Don't confuse this film with the documentary by Jared Leto called "Artifact", reviewed here Jan. 26, 2014.
Thursday, March 20, 2014
"Artifacts": a thriller about "body snatchers" shot in Belgium for a Cannes-sponsored contest
“Artifacts” (or “Artefacts” in Flemish) is a Belgian
thriller film made (in 2007) fon the fly by Giles Daoust and Emmanuel Jespers. It was written by Giles from a germ of an
idea, a young woman hearing noises in her apartment, for what sounds like a shoestring
filmmaking contest., in 10 days (in the spirit of the 48-hour project, this one
sponsored by Cannes). Daoust invented the story on the fly and wrote the shooting script in about two or three days.
The idea comes more or less from “Invasion of the Body
Snatchers”: the woman Kate (Mary Stockley), an entrepreneur, finds most of her
friends being murdered by their doubles, some time after a photo of all of them
had been taken together. Each victim has
had some bizarre alien artifact placed inside his body by some kind of
surreptitious surgery (without scarring or shaving), which will digitize his
memory. The artifact makes a clattering
noise when the double approaches. The
new body will have his memory but no sense of morality or personality. In a sense, the victim will be “possessed”. Is the doppleganger really the same person
with the same soul? There is some explanation of an existential experiment by a
character named Carl Francken (Max Dighby). The boyfriend who could save her (Felix Scott) has to resist temptation.
There’s a concept a bit like this in my 1969 novel, “The
Proles”, with time travel, where a person’s life could be made reversible.

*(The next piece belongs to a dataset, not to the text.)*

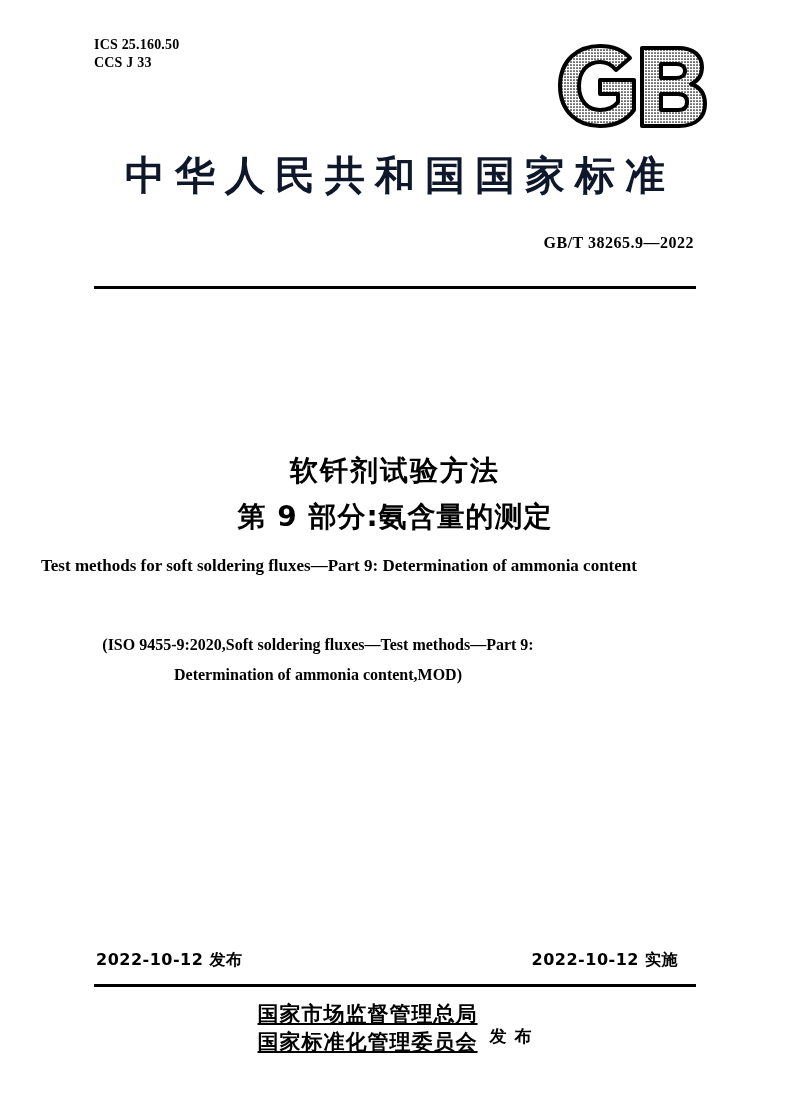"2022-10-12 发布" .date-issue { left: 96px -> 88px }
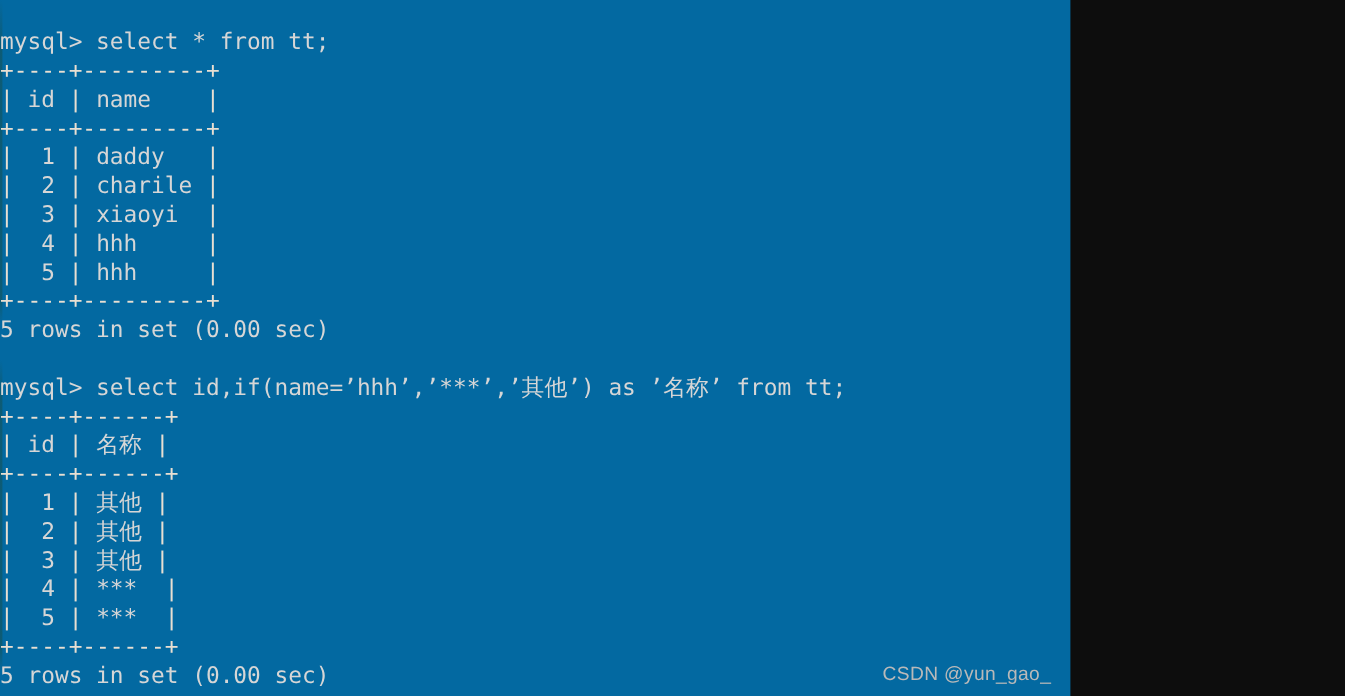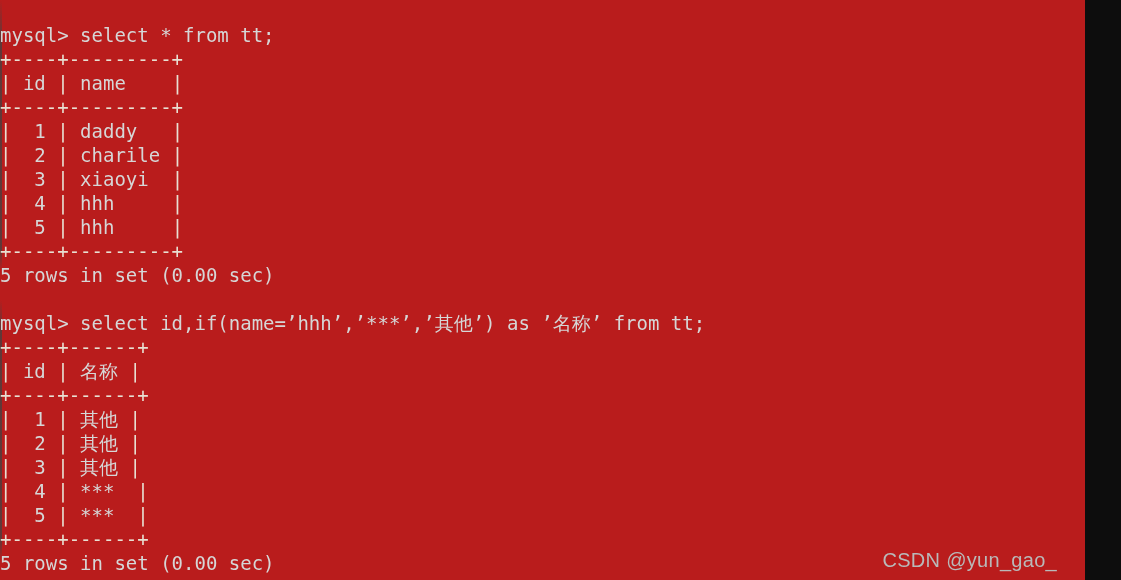"mysql> select * from tt;" #screen { background: #b91c1c -> #0369a1; width: 1085px -> 892px }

I’ll get to that on my new Wordpress media
review blog soon.
The film runs only 75 minutes, but the DVD has a 52-minute featurette “short”,
“The Guerilla Fimmaking of Artefacts", where the two directors, composer, sound
editors, and others explain how they made the film. The caption is “Don’t try
this at home”.
I believe this film script was mentioned in a screenwriting
class back in 2006 or 2007. Film school
teachers seem to know about this thriller.
The film was cast in London but shot in Belgium, with scenes
in both filmmaker’s apartments. The car
explosion was done with Giles’s old car.
The film was shot in HD (dogme style) and the hue and color manipulated to look
subdued.
Don't confuse this film with the documentary by Jared Leto called "Artifact", reviewed here Jan. 26, 2014.
Don't confuse this film with the documentary by Jared Leto called "Artifact", reviewed here Jan. 26, 2014.